Instruction
Retype the records below so that each one matches exactly.

Raw data

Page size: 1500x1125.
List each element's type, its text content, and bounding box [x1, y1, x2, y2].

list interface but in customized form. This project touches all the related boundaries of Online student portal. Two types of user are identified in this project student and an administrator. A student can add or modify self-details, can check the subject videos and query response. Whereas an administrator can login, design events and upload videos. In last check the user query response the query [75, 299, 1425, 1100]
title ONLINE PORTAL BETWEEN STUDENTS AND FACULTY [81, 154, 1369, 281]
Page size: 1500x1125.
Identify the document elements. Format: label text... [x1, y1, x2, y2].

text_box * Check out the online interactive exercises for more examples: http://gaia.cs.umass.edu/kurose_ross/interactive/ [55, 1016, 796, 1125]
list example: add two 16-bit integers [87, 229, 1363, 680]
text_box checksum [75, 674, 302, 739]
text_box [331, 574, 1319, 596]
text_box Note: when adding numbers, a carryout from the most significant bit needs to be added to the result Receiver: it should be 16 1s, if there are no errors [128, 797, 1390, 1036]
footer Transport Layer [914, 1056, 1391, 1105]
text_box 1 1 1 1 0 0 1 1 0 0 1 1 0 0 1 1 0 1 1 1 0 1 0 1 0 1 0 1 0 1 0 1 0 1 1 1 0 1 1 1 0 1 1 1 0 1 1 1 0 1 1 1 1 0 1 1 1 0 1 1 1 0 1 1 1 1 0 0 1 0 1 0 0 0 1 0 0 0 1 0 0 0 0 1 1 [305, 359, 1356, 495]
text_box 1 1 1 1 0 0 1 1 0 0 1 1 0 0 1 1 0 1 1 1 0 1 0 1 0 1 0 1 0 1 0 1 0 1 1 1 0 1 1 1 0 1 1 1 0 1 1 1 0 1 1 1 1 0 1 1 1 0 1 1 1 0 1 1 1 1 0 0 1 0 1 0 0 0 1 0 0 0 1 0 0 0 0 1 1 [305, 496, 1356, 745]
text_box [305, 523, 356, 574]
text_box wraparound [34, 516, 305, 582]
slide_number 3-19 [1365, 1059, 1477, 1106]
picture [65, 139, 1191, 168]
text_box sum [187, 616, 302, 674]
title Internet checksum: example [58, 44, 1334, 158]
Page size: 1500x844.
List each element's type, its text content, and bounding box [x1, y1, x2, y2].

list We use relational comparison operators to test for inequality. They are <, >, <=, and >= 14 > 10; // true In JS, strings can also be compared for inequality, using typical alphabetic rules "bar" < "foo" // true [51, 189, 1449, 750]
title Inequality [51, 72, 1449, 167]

Result of the exercise
Page size: 1500x1125.
List each element's type, its text content, and bounding box [x1, y1, x2, y2].

list interface but in customized form. This project touches all the related boundaries of Online student portal. Two types of user are identified in this project student and an administrator. A student can add or modify self-details, can check the subject videos and query response. Whereas an administrator can login, design events and upload videos. In last check the user query response the query [75, 299, 1425, 1100]
title ONLINE PORTAL BETWEEN STUDENTS AND FACULTY [81, 154, 1369, 281]
Page size: 1500x1125.
Identify the document elements. Format: label text... [x1, y1, x2, y2].

text_box * Check out the online interactive exercises for more examples: http://gaia.cs.umass.edu/kurose_ross/interactive/ [55, 1016, 796, 1125]
list example: add two 16-bit integers [87, 229, 1363, 680]
text_box checksum [75, 674, 302, 739]
text_box [331, 574, 1319, 596]
text_box Note: when adding numbers, a carryout from the most significant bit needs to be added to the result Receiver: it should be 16 1s, if there are no errors [128, 797, 1390, 1036]
footer Transport Layer [914, 1056, 1391, 1105]
text_box 1 1 1 1 0 0 1 1 0 0 1 1 0 0 1 1 0 1 1 1 0 1 0 1 0 1 0 1 0 1 0 1 0 1 1 1 0 1 1 1 0 1 1 1 0 1 1 1 0 1 1 1 1 0 1 1 1 0 1 1 1 0 1 1 1 1 0 0 1 0 1 0 0 0 1 0 0 0 1 0 0 0 0 1 1 [305, 359, 1356, 495]
text_box 1 1 1 1 0 0 1 1 0 0 1 1 0 0 1 1 0 1 1 1 0 1 0 1 0 1 0 1 0 1 0 1 0 1 1 1 0 1 1 1 0 1 1 1 0 1 1 1 0 1 1 1 1 0 1 1 1 0 1 1 1 0 1 1 1 1 0 0 1 0 1 0 0 0 1 0 0 0 1 0 0 0 0 1 1 [305, 496, 1356, 745]
text_box [305, 523, 356, 574]
text_box wraparound [34, 516, 305, 582]
slide_number 3-19 [1365, 1059, 1477, 1106]
picture [65, 139, 1191, 168]
text_box sum [187, 616, 302, 674]
title Internet checksum: example [58, 44, 1334, 158]
Page size: 1500x844.
List each element's type, its text content, and bounding box [x1, y1, x2, y2].

list We use relational comparison operators to test for inequality. They are <, >, <=, and >= 14 > 10; // true In JS, strings can also be compared for inequality, using typical alphabetic rules "bar" < "foo" // true [51, 189, 1449, 750]
title Inequality [51, 72, 1449, 167]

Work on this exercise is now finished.